Ex-SRJC cop’s wife gets jail in parking meter thefts

The wife of a former SRJC police officer convicted of helping her husband in the theft of more than a quarter-million dollars from college parking meters was sentenced to jail Thursday.|

The wife of a former Santa Rosa Junior College police officer convicted of being an accessory to her husband’s theft of $286,000 from campus parking machines was sentenced Thursday to nine months in jail.

Karen Holzworth, 51, received the punishment about a year after her husband, Jeffrey Holzworth, a 28-year law enforcement veteran, was sentenced to four years in prison for embezzling the money while overseeing the automated parking system.

Prosecutors urged Judge Gary Medvigy to send Karen Holzworth to jail for a longer 16-month period, but the judge handed down a lighter sentence, citing her lack of a previous record and evidence that her husband played the lead role.

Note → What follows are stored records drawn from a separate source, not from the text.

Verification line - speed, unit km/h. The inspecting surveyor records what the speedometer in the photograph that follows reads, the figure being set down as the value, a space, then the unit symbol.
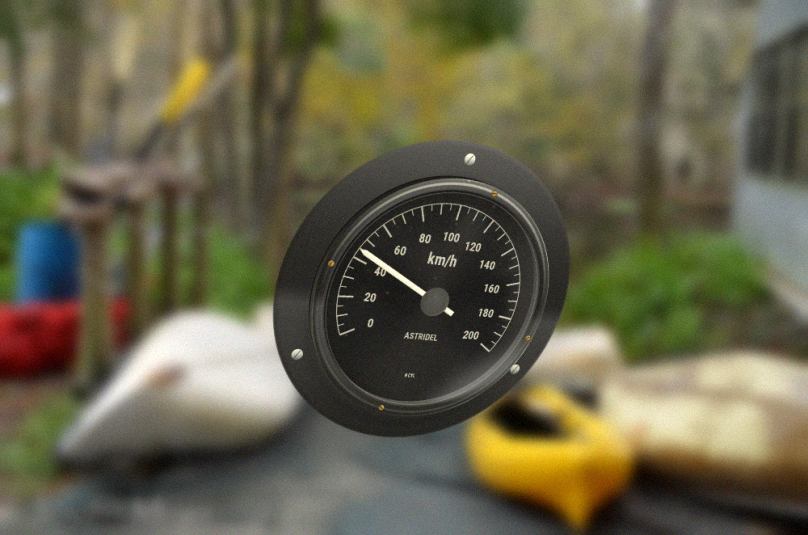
45 km/h
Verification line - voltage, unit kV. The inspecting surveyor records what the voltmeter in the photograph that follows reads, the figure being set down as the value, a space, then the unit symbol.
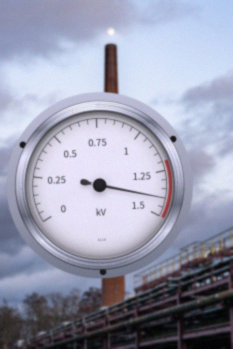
1.4 kV
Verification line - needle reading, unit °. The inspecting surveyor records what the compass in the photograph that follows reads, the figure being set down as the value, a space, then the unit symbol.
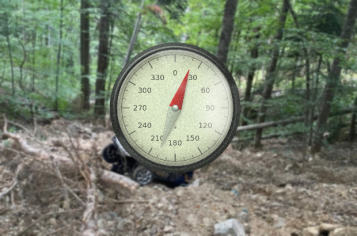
20 °
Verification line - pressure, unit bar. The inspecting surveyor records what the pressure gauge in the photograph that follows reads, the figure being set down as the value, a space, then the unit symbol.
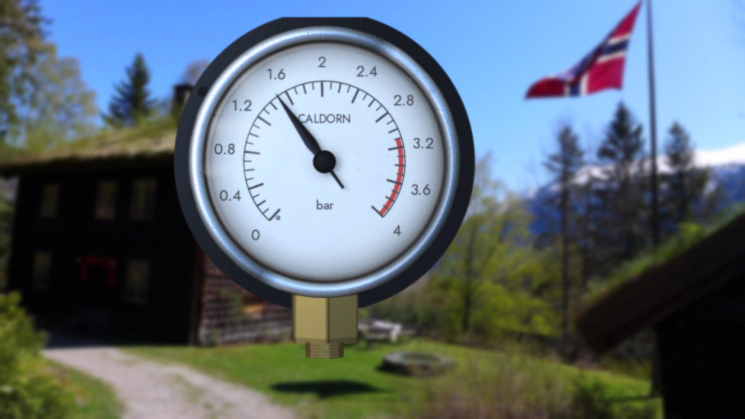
1.5 bar
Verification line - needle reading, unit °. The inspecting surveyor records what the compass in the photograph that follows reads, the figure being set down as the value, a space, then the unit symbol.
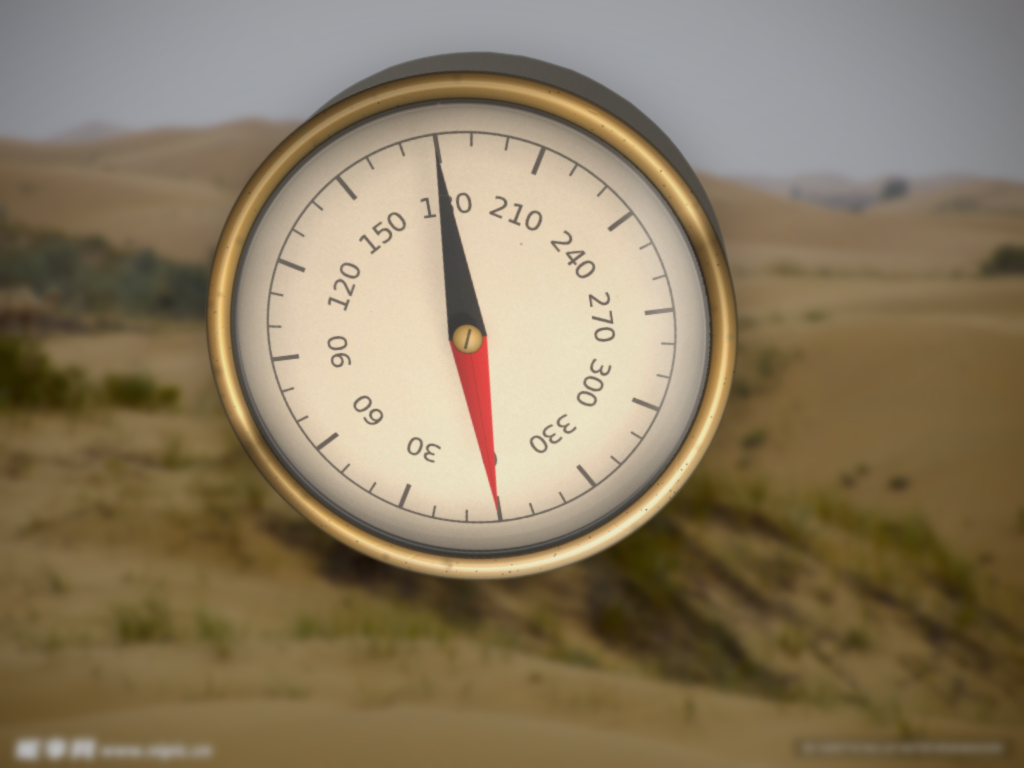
0 °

However, Medvigy said it was clear Karen Holzworth knowingly participated in the scheme by depositing large sums of stolen cash in family bank accounts. And he said her trial testimony that she won the money playing bingo was not credible.

“The story’s unbelievable,” Medvigy told a courtroom filled with spectators. “I believe she perjured herself in front of the jury.”

Karen Holzworth, who has remained free on bail, sobbed through most of the hearing and made a brief apology, saying she wanted to “just move forward.” She was ordered to turn herself in to jail officials April 17.

She could be eligible for release in less than five months.

The sentencing capped a more than 2-year-old case that heaped embarrassment on the campus police department and led to changes in the way the school accounts for parking fees.

Jeffrey Holzworth was arrested in 2012 after a fellow officer reported seeing him emptying parking machines on weekends and keeping stacks of small bills and coins in his personal car.

An investigation in which he was tracked with a GPS device revealed he had been stealing the money over a seven-year period, starting in 2005.

Detectives found bundles of money stashed throughout the couple’s Brandee Lane house. Bank records showed cash deposits far exceeding their income, prosecutors said.

The longtime officer quit the force soon after his arrest and admitted his crime in a deal with the judge to limit his prison time to four years.

His wife, who denied any knowledge of her husband’s theft, took her case to trial, where she testified the money she put in various accounts came from old loans, casino winnings and tip money earned in her job as a bingo caller.

Jurors found her story unconvincing, finding her guilty of felony accessory and two misdemeanor counts of receiving stolen property after about a day of deliberation.

“She knew where the money was coming from,” prosecutor Amy Ariyoshi said Thursday.

The school was reimbursed for the theft from its insurance company, but the couple likely will be ordered to pay restitution.

Since the thefts, the campus has adopted new procedures for collecting parking machine cash and has purchased new, more secure machines.